*Texte extrait*
━━━━━━━━

Choisir la bonne précocité pour limiter ses coûts de séchage ! Après deux campagnes marquées par des conditions climatiques extrêmes, 2024 a suivi un tout autre scénario : des semis retardés et une fin de cycle fraîche et humide. Face à l’enchainements de campagnes très différentes sur le plan climatique, faut-il adapter la précocité des variétés de maïs ou privilégier une approche plus stable ? Les arguments à considérer sont techniques mais aussi économiques.
Le chiffre du mois : 255, c’est le nombre d’essais mis en place en 2024 dans le cadre du réseau d’évaluation variétale post-inscription ARVALIS-UFS section maïs
PRÉCOCITÉ DES VARIÉTÉS : FAIRE LE BON CHOIX
Après 2 campagnes caractérisées par une offre climatique en températures élevée et une fin de cycle rapide ; l’année 2024 a été tout l’inverse : très tardive, en raison d’un retard dans les semis et d’une fin de cycle fraîche et humide.

━━━━━━━━

*Extraits des fiches*
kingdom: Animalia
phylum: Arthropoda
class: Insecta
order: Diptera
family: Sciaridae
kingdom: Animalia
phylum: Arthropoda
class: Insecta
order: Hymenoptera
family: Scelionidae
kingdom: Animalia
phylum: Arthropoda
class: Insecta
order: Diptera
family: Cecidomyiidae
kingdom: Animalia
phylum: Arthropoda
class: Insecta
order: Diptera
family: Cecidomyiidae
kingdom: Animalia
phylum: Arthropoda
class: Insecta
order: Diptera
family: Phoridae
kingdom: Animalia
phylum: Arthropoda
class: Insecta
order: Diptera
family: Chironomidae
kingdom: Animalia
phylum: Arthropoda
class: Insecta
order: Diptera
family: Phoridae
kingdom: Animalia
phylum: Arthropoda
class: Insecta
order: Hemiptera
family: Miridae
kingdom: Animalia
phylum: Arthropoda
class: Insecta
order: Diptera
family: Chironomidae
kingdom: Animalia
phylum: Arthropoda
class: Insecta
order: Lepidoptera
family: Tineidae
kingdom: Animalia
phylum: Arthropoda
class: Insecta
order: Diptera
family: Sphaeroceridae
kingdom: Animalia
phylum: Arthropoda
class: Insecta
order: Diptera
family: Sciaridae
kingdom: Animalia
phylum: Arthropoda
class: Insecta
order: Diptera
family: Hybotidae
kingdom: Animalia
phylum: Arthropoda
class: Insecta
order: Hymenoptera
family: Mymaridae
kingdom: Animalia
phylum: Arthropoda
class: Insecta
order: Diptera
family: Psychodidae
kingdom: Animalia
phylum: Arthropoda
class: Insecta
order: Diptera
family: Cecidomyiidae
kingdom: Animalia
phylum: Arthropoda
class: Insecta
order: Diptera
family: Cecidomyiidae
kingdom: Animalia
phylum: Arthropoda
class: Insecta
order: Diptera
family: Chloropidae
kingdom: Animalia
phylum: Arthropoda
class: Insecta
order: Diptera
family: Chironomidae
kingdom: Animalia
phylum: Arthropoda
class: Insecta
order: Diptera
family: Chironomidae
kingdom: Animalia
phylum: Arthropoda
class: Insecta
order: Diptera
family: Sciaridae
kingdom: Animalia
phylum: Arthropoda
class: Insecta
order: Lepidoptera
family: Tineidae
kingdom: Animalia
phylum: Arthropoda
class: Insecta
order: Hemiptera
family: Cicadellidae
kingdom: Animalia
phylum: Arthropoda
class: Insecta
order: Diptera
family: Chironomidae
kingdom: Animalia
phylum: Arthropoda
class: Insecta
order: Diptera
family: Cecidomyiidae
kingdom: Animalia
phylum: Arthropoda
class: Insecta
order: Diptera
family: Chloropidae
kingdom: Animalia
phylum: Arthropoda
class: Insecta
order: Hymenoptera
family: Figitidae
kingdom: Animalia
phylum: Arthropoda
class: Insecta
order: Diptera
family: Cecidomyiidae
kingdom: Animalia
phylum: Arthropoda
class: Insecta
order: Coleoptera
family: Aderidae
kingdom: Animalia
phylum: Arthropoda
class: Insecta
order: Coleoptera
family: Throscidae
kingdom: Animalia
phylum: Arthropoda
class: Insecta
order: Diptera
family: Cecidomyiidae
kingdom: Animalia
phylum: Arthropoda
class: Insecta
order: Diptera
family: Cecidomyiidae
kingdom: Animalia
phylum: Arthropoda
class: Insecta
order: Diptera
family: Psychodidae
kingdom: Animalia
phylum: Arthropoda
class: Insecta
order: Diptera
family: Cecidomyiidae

━━━━━━━━

*Travail demandé*
**1.** D’après le texte sur la précocité du maïs, combien d’essais ont été mis en place en 2024 dans le réseau d’évaluation variétale post-inscription ARVALIS-UFS section maïs ?
**2.** Indiquez si chacune des affirmations suivantes concorde avec le texte sur la précocité du maïs, en citant les mots décisifs : (a) En 2024, les semis ont été retardés. (b) En 2024, la fin de cycle a été chaude et sèche. (c) Les deux campagnes précédant 2024 ont connu une fin de cycle rapide.
**3.** Dans le texte sur la précocité du maïs, réécrivez la partie qui commence par les mots « Le chiffre du » et se termine par « d’une fin de cycle fraîche et humide. », en remplaçant « tardive » par « décalée ».
Les fiches constituent un matériau indépendant du texte sur la précocité du maïs.

*Corrigé de l’exercice*
**1.** 255 essais.

**2.**
(a) Oui : « des semis retardés ».
(b) Non : « une fin de cycle fraîche et humide ».
(c) Oui : « Après 2 campagnes caractérisées par une offre climatique en températures élevée et une fin de cycle rapide ».

**3.**
Le chiffre du mois : 255, c’est le nombre d’essais mis en place en 2024 dans le cadre du réseau d’évaluation variétale post-inscription ARVALIS-UFS section maïs
PRÉCOCITÉ DES VARIÉTÉS : FAIRE LE BON CHOIX
Après 2 campagnes caractérisées par une offre climatique en températures élevée et une fin de cycle rapide ; l’année 2024 a été tout l’inverse : très décalée, en raison d’un retard dans les semis et d’une fin de cycle fraîche et humide.